舌痛症とは、舌が感じる原因不明の痛みの総称です。お口全体の粘膜で発生する原因不明の痛みのことを、「バーニングマウス症候群」などと言いますが、舌痛症はその1つと考えられています。症状は、「舌のピリピリした痛みや不快感を1日2時間以上、なおかつそれを3ヶ月以上にわたって毎日繰り返すものの、原因が特定できない」というものであり、発症するとかなり辛いものがあるそうです。ちなみに数日間だけ舌がひりひり痛むくらいの場合は、舌痛症ではない可能性が高いと言えます。
気になる舌痛症の原因
残念ながらこの謎の舌の不調の原因はよくわかっていません。しかし、圧倒的に女性が多い点が特徴です。特に更年期を迎える45~55歳の女性に多い傾向があります。このことから、更年期障害や自律神経失調症、ホルモンバランスの異常などとの因果関係も考えられています。
また、ストレスを受けると症状が悪化することもあり、舌痛症の発症にストレスが影響している可能性は高いと考えられるでしょう。近年では、舌の感覚を司る神経、「舌神経」に原因があるのではないかという仮説も立てられています。この説によると、舌神経から枝分かれした末梢神経が何らかの原因で傷つけられ、それによって痛みが発生しているというものです。いくつかの諸説はありますが、いずれも明確にメカニズムが解明されていないのが現状になります。
何もしていないときに発症する?
舌痛症は舌に痛みを感じるにもかかわらず、炎症や傷、腫瘍などの異常は認められない点が特徴です。さらに血液検査でも異常な数値が現れることはないと言われています。

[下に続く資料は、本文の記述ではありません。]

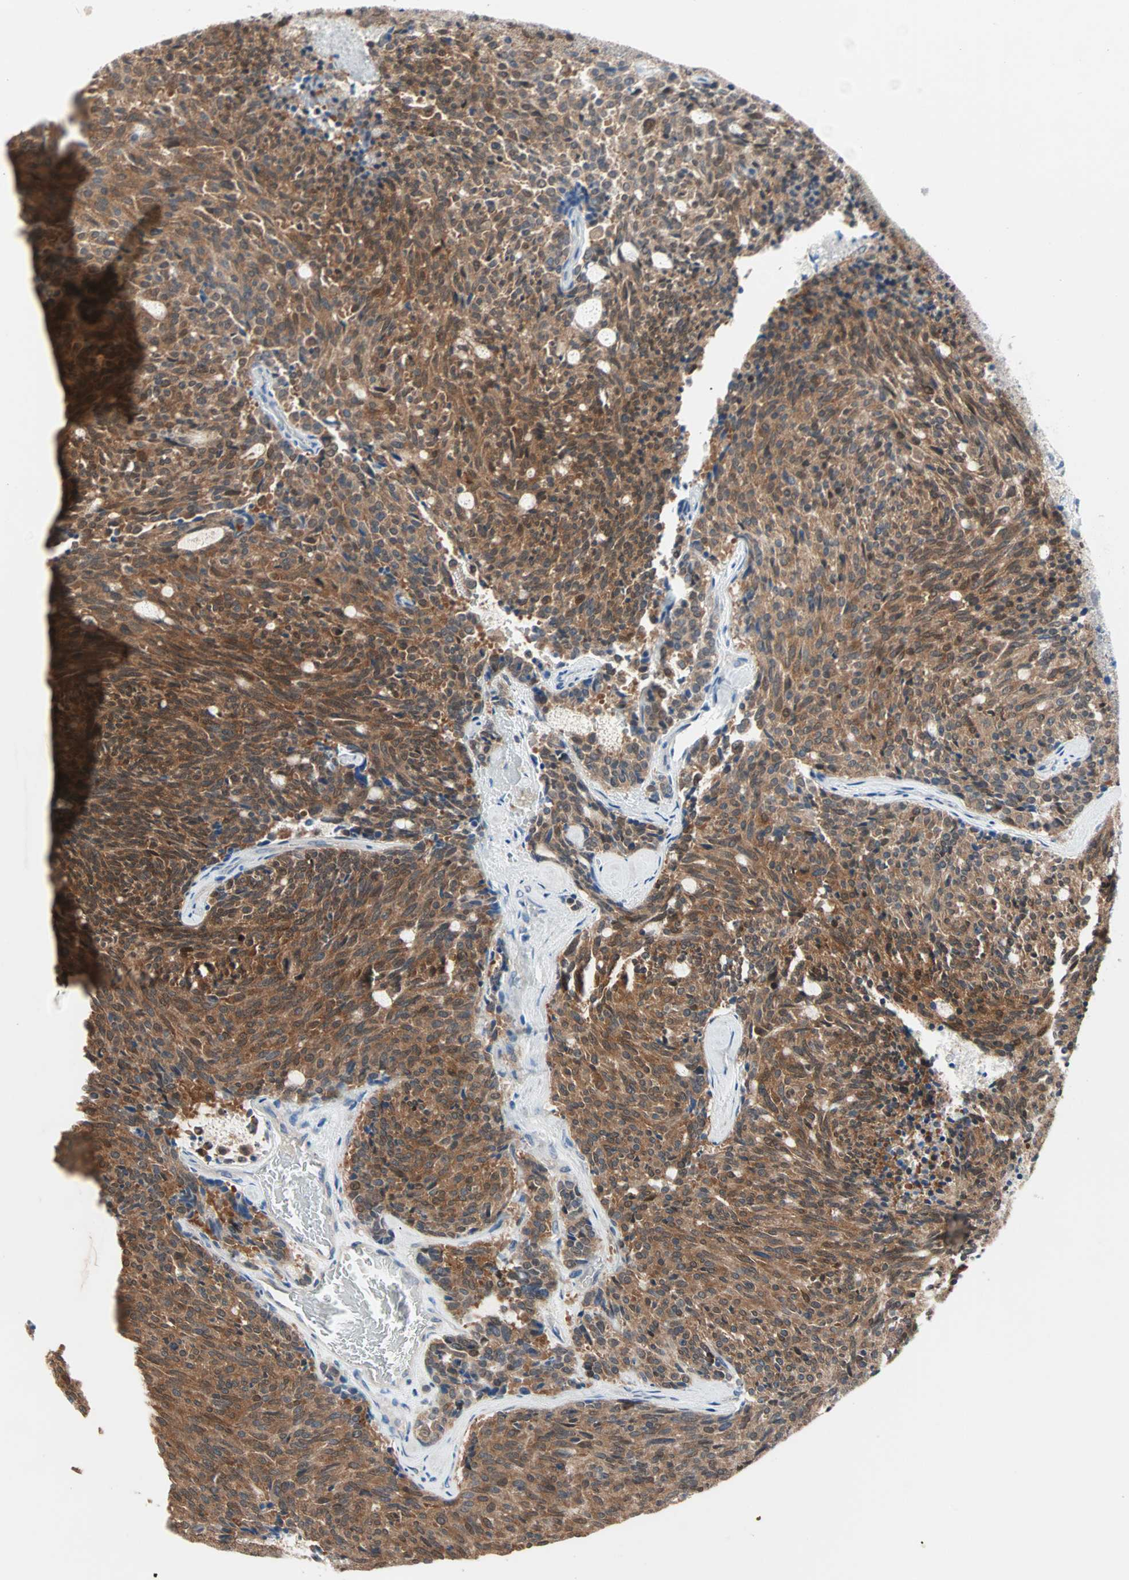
{"staining": {"intensity": "strong", "quantity": ">75%", "location": "cytoplasmic/membranous"}, "tissue": "carcinoid", "cell_type": "Tumor cells", "image_type": "cancer", "snomed": [{"axis": "morphology", "description": "Carcinoid, malignant, NOS"}, {"axis": "topography", "description": "Pancreas"}], "caption": "This is a histology image of immunohistochemistry (IHC) staining of malignant carcinoid, which shows strong staining in the cytoplasmic/membranous of tumor cells.", "gene": "MPI", "patient": {"sex": "female", "age": 54}}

発症のタイミングは1日のうちに変動があり、痛みを感じる時間帯とそうではない時間帯があります。食事中や何かに集中して取り組んでいる間、会話をしている間などは舌に痛みは生じないようです。しかし、何もしていないときやテレビをぼーっと眺めているとき、寝る前などによく発症する傾向にあります。

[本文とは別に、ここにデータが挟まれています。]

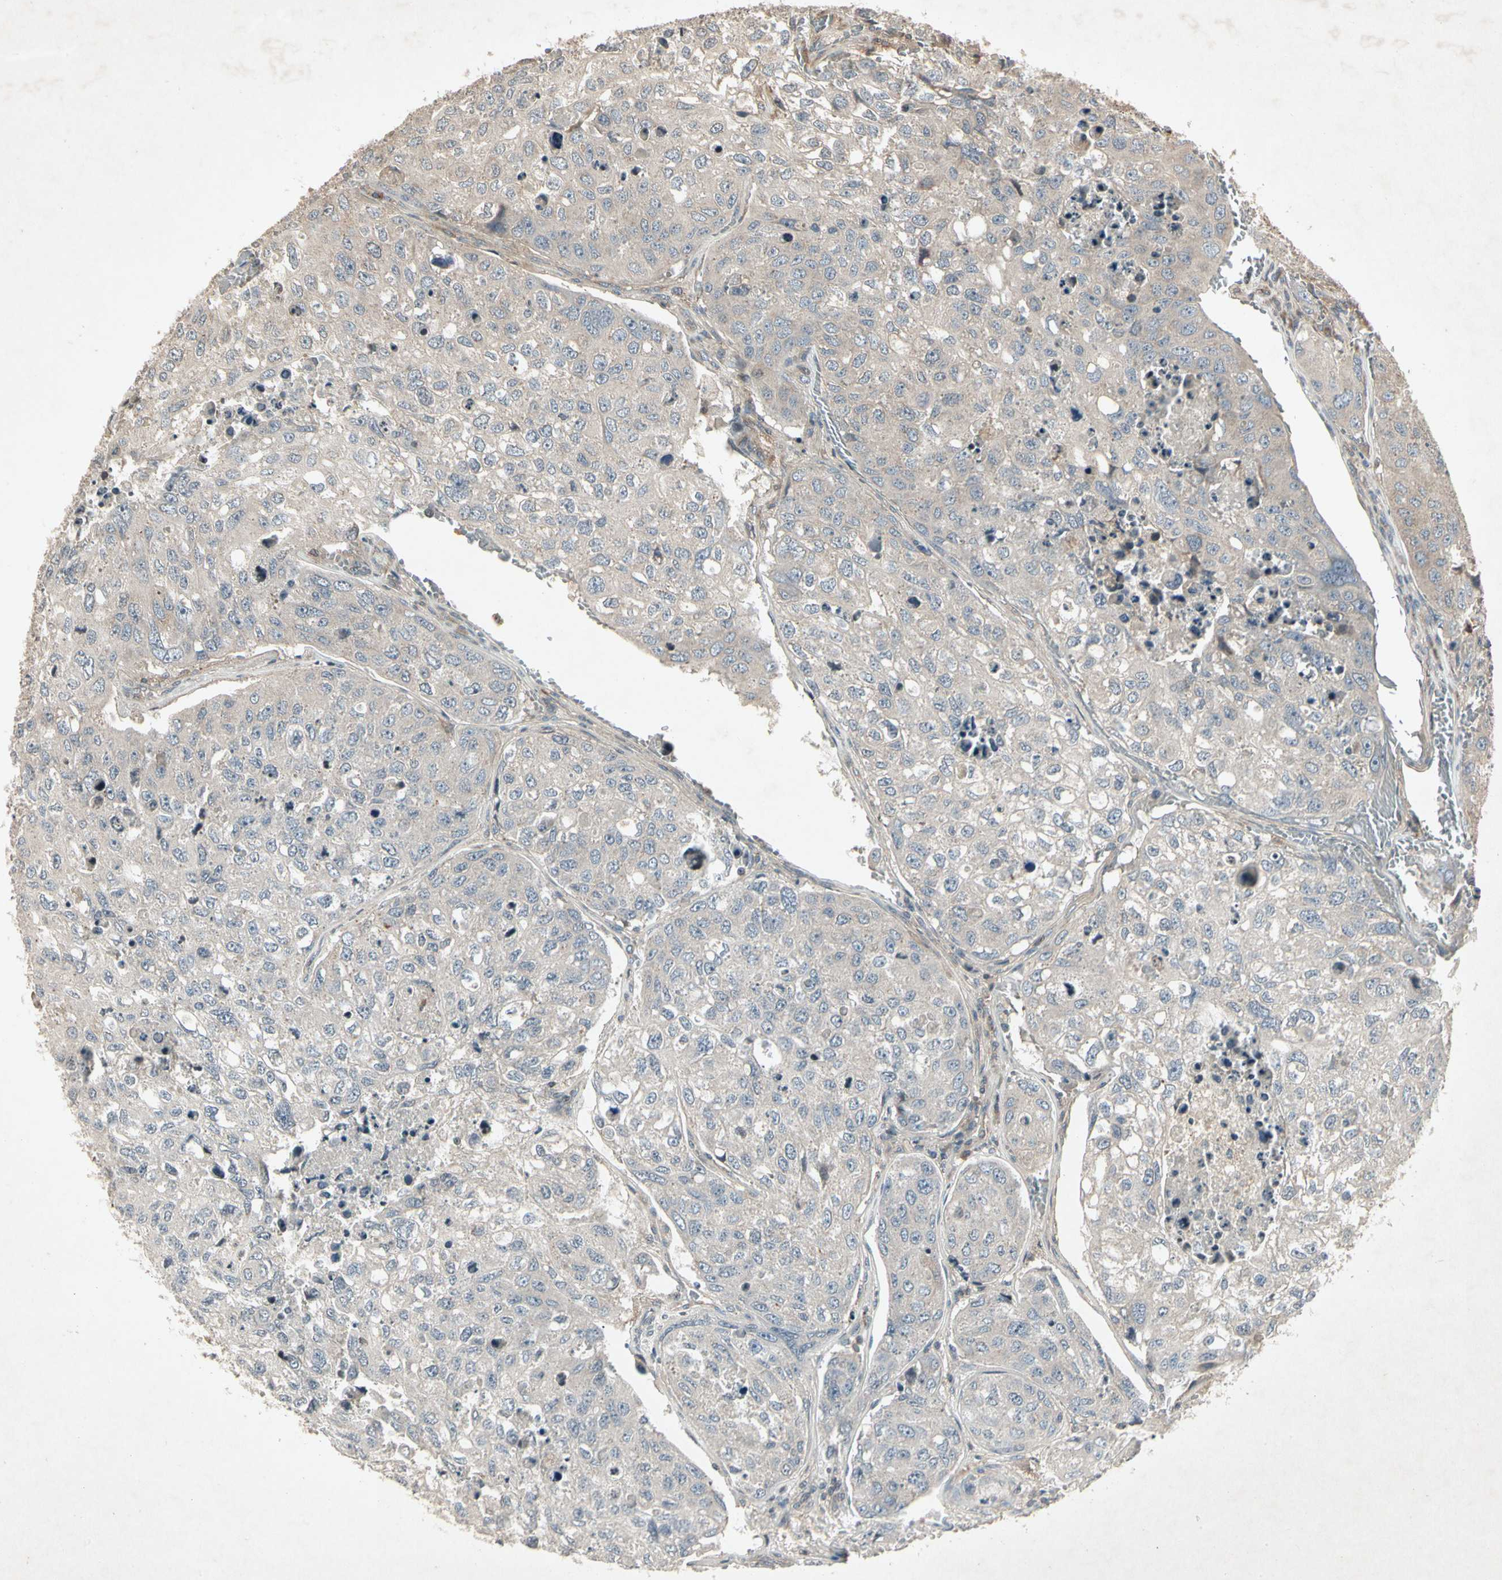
{"staining": {"intensity": "weak", "quantity": ">75%", "location": "cytoplasmic/membranous"}, "tissue": "urothelial cancer", "cell_type": "Tumor cells", "image_type": "cancer", "snomed": [{"axis": "morphology", "description": "Urothelial carcinoma, High grade"}, {"axis": "topography", "description": "Lymph node"}, {"axis": "topography", "description": "Urinary bladder"}], "caption": "The image reveals a brown stain indicating the presence of a protein in the cytoplasmic/membranous of tumor cells in urothelial cancer.", "gene": "TEK", "patient": {"sex": "male", "age": 51}}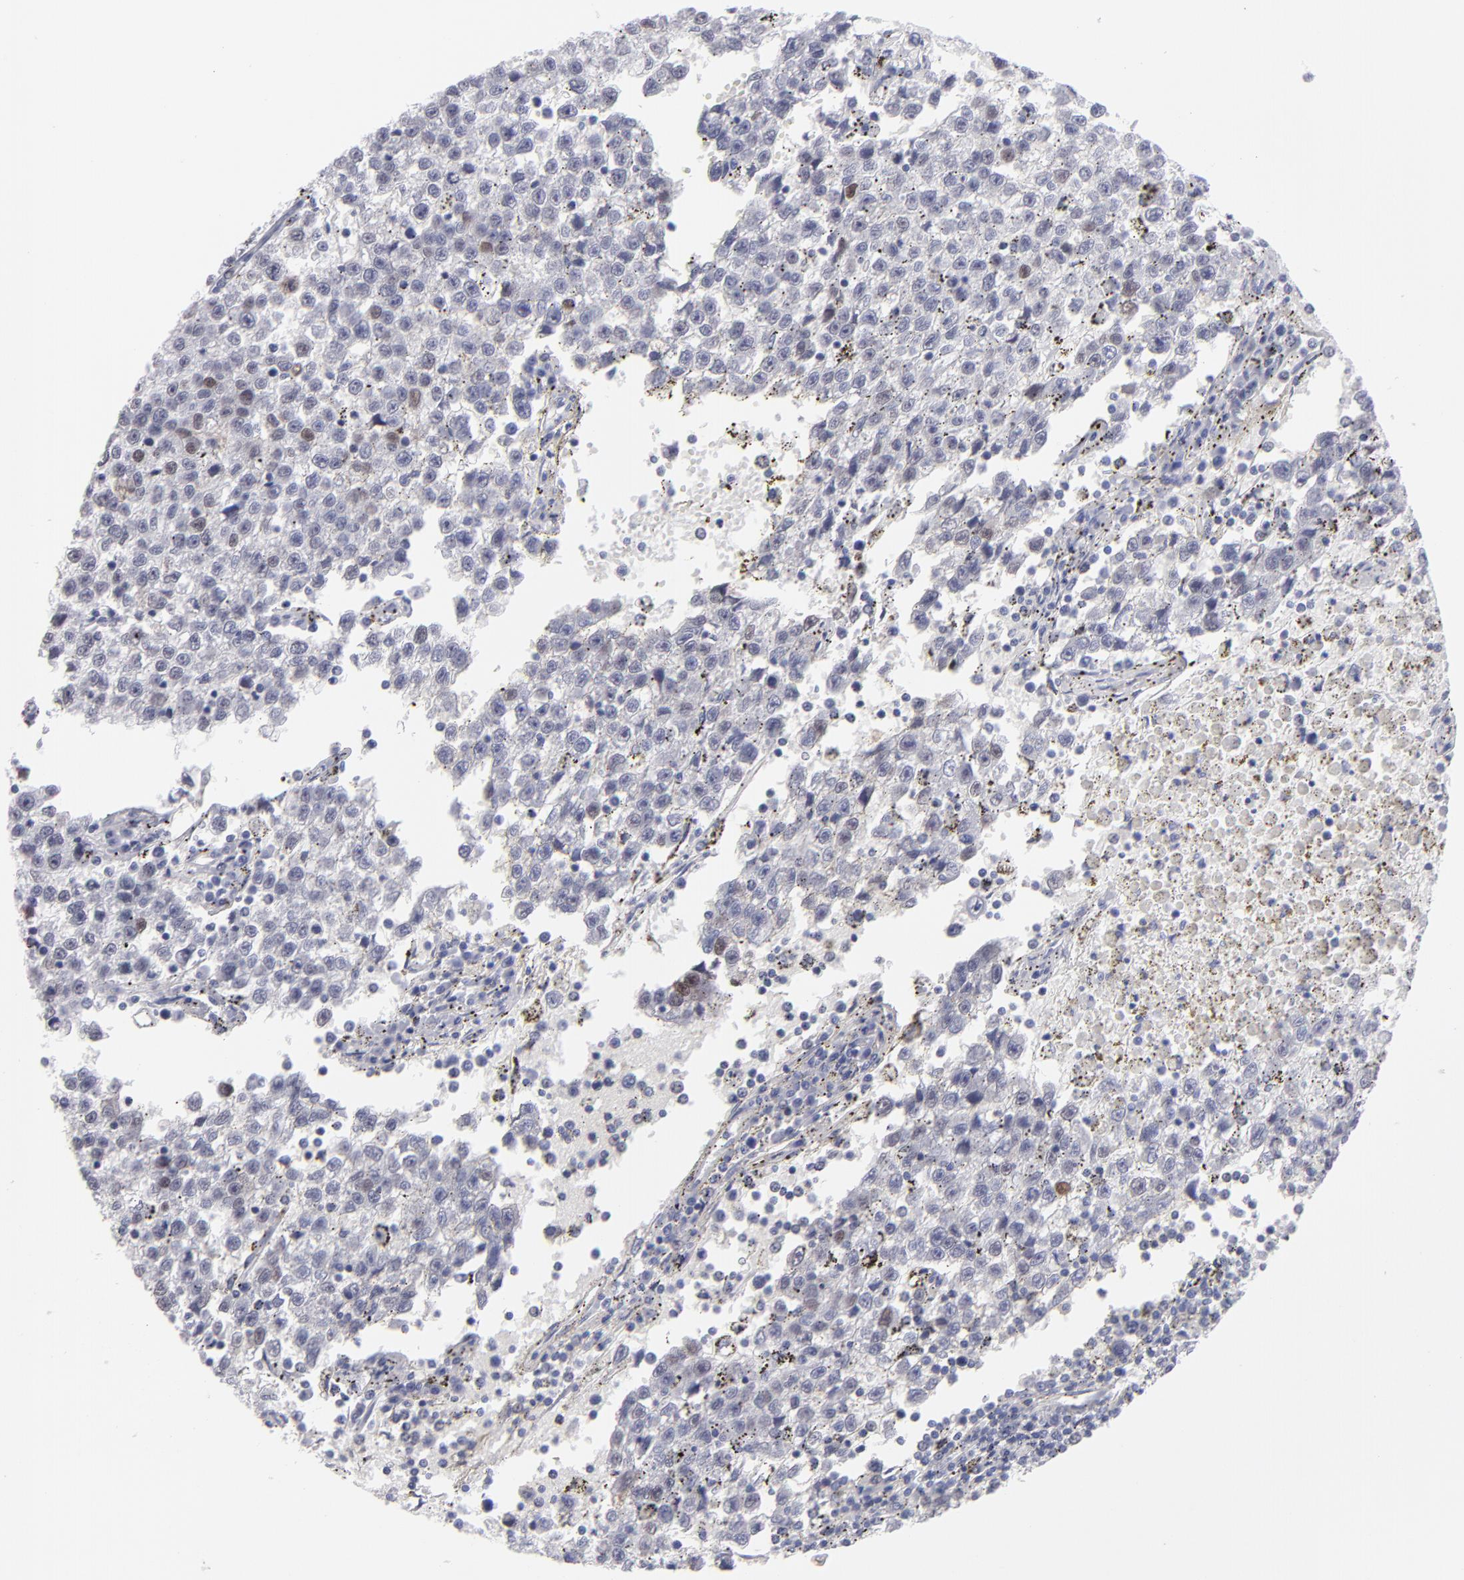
{"staining": {"intensity": "negative", "quantity": "none", "location": "none"}, "tissue": "testis cancer", "cell_type": "Tumor cells", "image_type": "cancer", "snomed": [{"axis": "morphology", "description": "Seminoma, NOS"}, {"axis": "topography", "description": "Testis"}], "caption": "An immunohistochemistry image of testis seminoma is shown. There is no staining in tumor cells of testis seminoma. (Brightfield microscopy of DAB immunohistochemistry (IHC) at high magnification).", "gene": "ALDOB", "patient": {"sex": "male", "age": 35}}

一般的にそれほど強い痛みではないことが多いようですが、ひどい場合は痛みのあまり仕事や日常生活に影響が出るというケースもあるようです。しかし、鎮痛剤を飲んでも、痛みが完全になくなることはないケースもあるようで、明確な対処法がない点が悩みどころ。ただし、痛みのあまりに眠れなくなるということは少なく、睡眠中に痛みによって目が覚めるケースはほとんどないと言われています。
舌痛症(ぜっつうしょう)の診療
舌痛症は、歯科口腔外科が専門の診療科になります。もし、ここまでにお伝えしたような症状が出ている場合は、歯科口腔外科を受診することをおすすめします。受診の際の主な治療方法は以下の通りです。
診療1:経過観察
舌痛症は、悪性の進行性の病気などとは異なります。軽度の症状の場合は、そのまま経過観察となることも多いようです。それでも気になる場合は、うがい薬が処方されることがあります。
診療2:処方薬による治療
舌痛症のお薬はすぐに効果が得られるものは少なく、数ヶ月単位の長期間の治療になることが多いようです。ストレスが症状を悪化することがあるため、ストレスの緩和と精神的な緊張状態の改善を目的として抗不安薬が処方される場合があります。
診療3:漢方薬による治療
舌痛症の治療に漢方薬が使われることもあります。漢方薬では、紫胡加竜骨牡蛎湯(さいこかりゅうこつぼれいとう)や 紫朴湯(さいぼくとう)がよく投与されます。どちらも、「お口の中が粘つき苦いような感じ」や「喉の何かが仕える感じ」など、お口の違和感があるときに使われる漢方薬です。紫胡加竜骨牡蛎湯には、イライラするときや、ささいなことが気になって仕方がないときに、心を落ち着かせる作用が期待できます。紫朴湯には、沈んだ気持ちを落ち着かせたりする効果が期待できます。
まずはストレスフリーな生活を
今回紹介した舌痛症の症状は、主にストレスを感じている人が発症しています。そのため、心理的な不安要素があったり、ストレスに心当たりがあったりする場合は、まずその解決を目指すことが先決です。睡眠不足もストレスが溜まる1つの要因なので、生活習慣から見直すことをおすすめします。舌痛症は、治療法が確立されているわけではありませんが、症状が辛い場合は必ず医師の診断を受けるようにしましょう。